Formed in 2006 with an initial equity base of US$5m, Radiant has grown quickly through a series of acquisitions that allowed it to build up both its revenue base and geographical network. In 2014, it posted revenues of just under $350m and earnings before interest, tax, depreciation and amortisation of $14.8m – in its first year of operations in 2006, revenues were $26.4m and ebidta $400,000.
Much of this has been achieved through acquiring smaller forwarders and building up a network of agents across the US and, tentatively, international markets – 70% of its revenue is still derived from the US.
However, the proposal to merge Wheels and Radiant represents a step-change, propelling both companies into new lines of business and new areas of operation.
Radiant founder and chief executive Bohn Crain said: “The combination of these two companies is a truly a transformational event. Until now we had focused on freight forwarding, and that was our acquisition strategy.
“But along the way we have also communicated our interest in acquiring an operator in the adjacent [to freight forwarding] areas, and I had been looking for an opportunity like this for a long time, because it gives us contract logistics, intermodal and truck brokerage services.”
Mr Crain said that a range of new strategic options had been created by the merger.
“We currently have 100 agent stations wearing a freight forwarding hat, and for those that would also like to operate in the truck brokerage, this gives them that opportunity.
“When we acquired other freight forwarding networks we had the same technology and back office operations, providing extraordinary cost synergies. But this is an acquisition of an adjacent business – our IT system cannot handle truck brokerage operations.”
The deal also brings together two very different customer portfolios, Mr Crain added.

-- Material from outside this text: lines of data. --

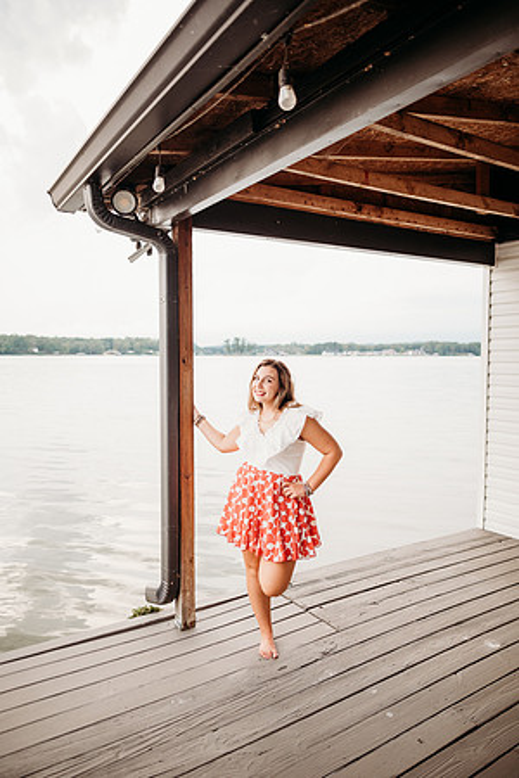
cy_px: 389
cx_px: 260
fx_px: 519
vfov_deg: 73.7
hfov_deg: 53.1
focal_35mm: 24
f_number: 2.2
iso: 200
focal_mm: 24
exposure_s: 1/250
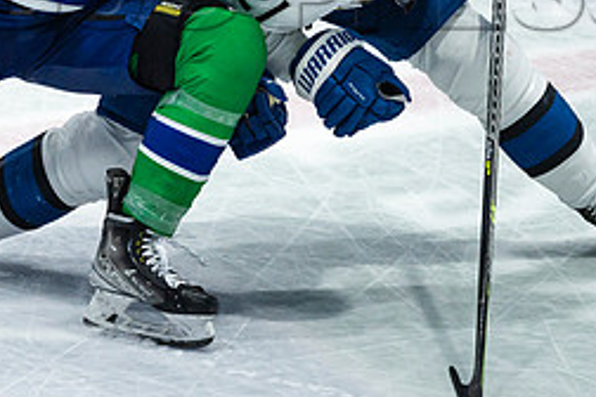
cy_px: -34
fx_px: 22828
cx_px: 106
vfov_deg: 1.0
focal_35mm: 1379
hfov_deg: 1.5
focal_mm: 600
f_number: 4
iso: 1600
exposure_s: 1/1000
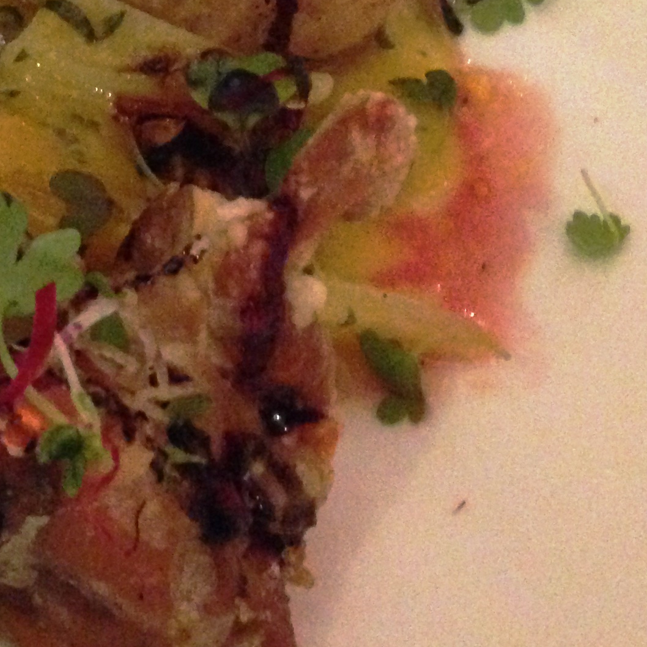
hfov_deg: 19.0
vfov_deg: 18.2
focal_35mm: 90
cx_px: 64
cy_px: -142
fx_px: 1903
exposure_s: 1/15
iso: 800
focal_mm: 4.12
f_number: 2.4
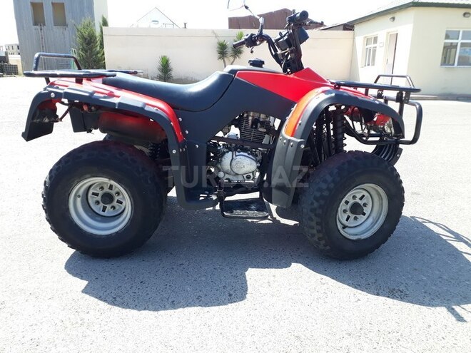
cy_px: 176
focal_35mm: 27
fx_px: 367
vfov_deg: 51.4
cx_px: 236
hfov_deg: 65.3
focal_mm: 3.6
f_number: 1.9
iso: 40
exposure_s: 1/367
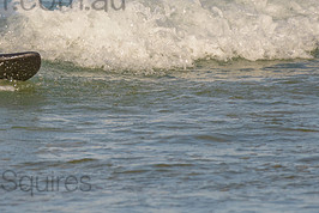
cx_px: -80
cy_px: -20
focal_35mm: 1336
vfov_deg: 1.0
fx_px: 11851
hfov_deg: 1.5
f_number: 5.6
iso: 200
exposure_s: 1/2000
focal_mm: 500
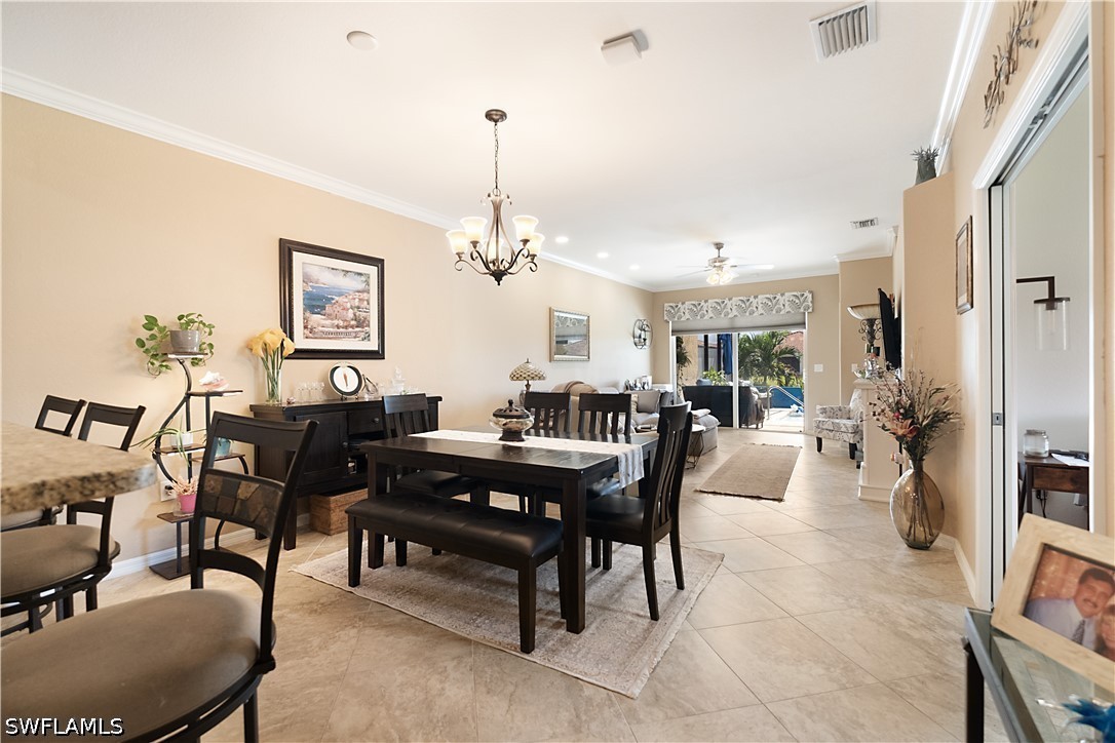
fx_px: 465
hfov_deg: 100.4
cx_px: 558
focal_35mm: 15
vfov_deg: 77.3
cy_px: 372
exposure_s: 1/20
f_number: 4
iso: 1250
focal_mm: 10
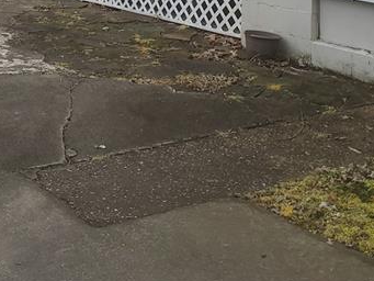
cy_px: -109
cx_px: 30
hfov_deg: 24.2
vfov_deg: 17.5
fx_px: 843
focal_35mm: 78
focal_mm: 4.3
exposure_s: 1/516
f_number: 2.4
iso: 50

“Radiant is a more transactional freight forwarder with its customers generally being mid-sized shippers, whereas Wheels has long, long relationships with blue-chip shippers, principally in the food business,” he said.
Around 71% of Wheels’ revenues come from shippers in the food and beverage and frozen food segments. Last year it reported revenues of C$368.8m and an ebitda of C$8.4m.

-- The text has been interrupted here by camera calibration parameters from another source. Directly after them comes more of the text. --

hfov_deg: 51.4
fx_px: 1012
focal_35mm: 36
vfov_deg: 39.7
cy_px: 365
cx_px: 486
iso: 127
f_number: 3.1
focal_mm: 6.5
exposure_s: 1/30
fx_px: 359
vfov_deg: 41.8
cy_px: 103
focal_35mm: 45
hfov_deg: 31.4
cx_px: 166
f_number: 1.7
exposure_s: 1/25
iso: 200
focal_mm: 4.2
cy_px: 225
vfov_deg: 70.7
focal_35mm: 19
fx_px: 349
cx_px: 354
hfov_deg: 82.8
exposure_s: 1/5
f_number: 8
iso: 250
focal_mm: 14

According to projections, the combined entity will have revenues of US$756.3m this year and US$800m next year, with an ebitda of US$26.5m in 2015 and US$29.5m in 2016.
The size of the deal means Radiant also had to arrange a new round of financing to fund the purchase and rejuvenate its balance sheet – Bank of America will issue a new US$65m senior secured revolving cross-border credit facility that will replace an existing $30m facility, while a new C$29m senior secured Canadian term loan from Integrated Private Debt Fund and a US$25m loan from Alcentra Capital Corporation and Triangle Capital Corporation “will fund the Wheels transaction and provide capital for general corporate purposes, including potential future acquisitions”.
On completion, Wheels will be delisted from the Toronto Stock Exchange.
Wheels chief executive Doug Tozer said: “Combining with Radiant is an exciting opportunity to accelerate Wheels’ growth plans.
“The two companies share the same vision and provide complementary services, which will be leveraged to expand operational capabilities and geographic reach.”